Quando os amigos de fora da ilha lhe perguntam como é o Carnaval da Terceira, recomenda que passem por uma das muitas salas que abrem portas nesta altura do ano.

“É uma coisa única. Explica-se passando numa sociedade: cheirar a bifana, beber a cerveja, ver o convívio, a animação, ver o gosto com que isto se faz”, descreve.

Josué Rocha não tem dúvidas de que, apesar de dois anos de paragem, o Carnaval da ilha Terceira está “bem vivo e com muita saúde”.

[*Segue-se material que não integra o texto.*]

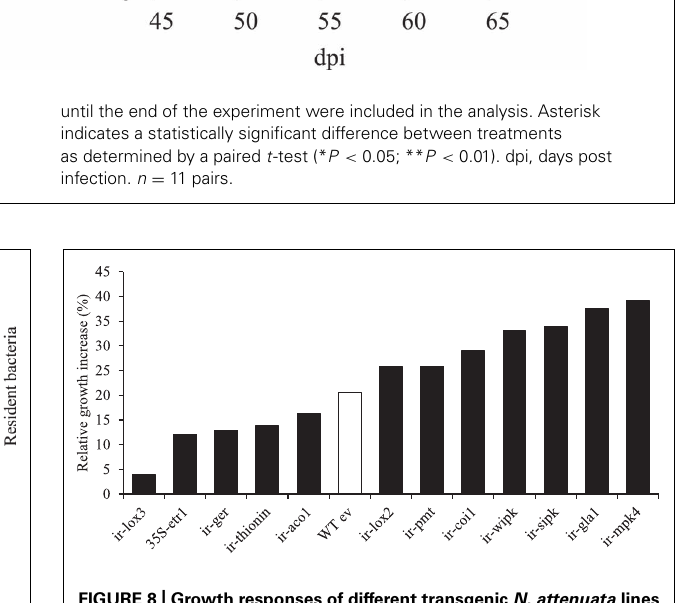
FIGURE 8 | Growth responses of different transgenic N. attenuata lines to a B55 inoculation. Relative B55-associated growth increase of different transgenic N. attenuata lines compared to non-inoculated plants.Twenty day old plants were inoculated with B55 or mock-inoculated (late-stage inoculation). Size of the longest leaf was measured on the day of inoculation and at the end of the experiment (12 or 14 dpi). Growth increase (%) of B55-inoculated plants was calculated relative to non-inoculated plants. See Table 2 for abbreviations of genes silenced by RNAi by expression of inverted repeat (ir) constructs in the transformed lines. dpi, days post infection. n =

“A gente fala no Carnaval do Rio, no Carnaval de Viena… Isto é completamente diferente, é um teatro popular que é feito por pessoal amador, que vive isto de forma intensa. Não recebe um tostão, faz isto com o coração e gosta deste reboliço”, salienta.

Em quatro dias, o grupo chega a fazer 26 atuações, correndo a ilha de ponta a ponta.

Segundo Filipe Soares, técnico de informática, é impossível responder a todos os convites, mas há sempre uma plateia completa, quando se abre o pano.

“As salas estão sempre cheias, é uma coisa incrível. As pessoas adoram o nosso bailinho e já nos procuram”, revela.

O Carnaval “feito pelo povo e para o povo” tem continuidade assegurada, na opinião do músico.

“Eu acho que não vai morrer, pelo menos tão cedo. Apesar de este ano haver menos bailinhos, acho que não é por aí”, defende.

Pedro Tavares é o mais novo do grupo. Tem 18 anos e sai num bailinho de Carnaval pela primeira vez.

Natural de Santa Bárbara, passava os quatro dias de Entrudo na sociedade filarmónica a assistir aos bailinhos, mas admite que no palco a tradição é vivida de forma diferente.

“Gostava muito de ver o bailinho, mas nunca pensei sequer em sair”, confessa.

Garante que esta será a primeira participação de muitas e que a sua geração não deixará morrer a tradição.

“Cada vez mais vemos jovens a entrar em bailinhos de Carnaval e a assistir. Acho que no futuro vai continuar”, assegura.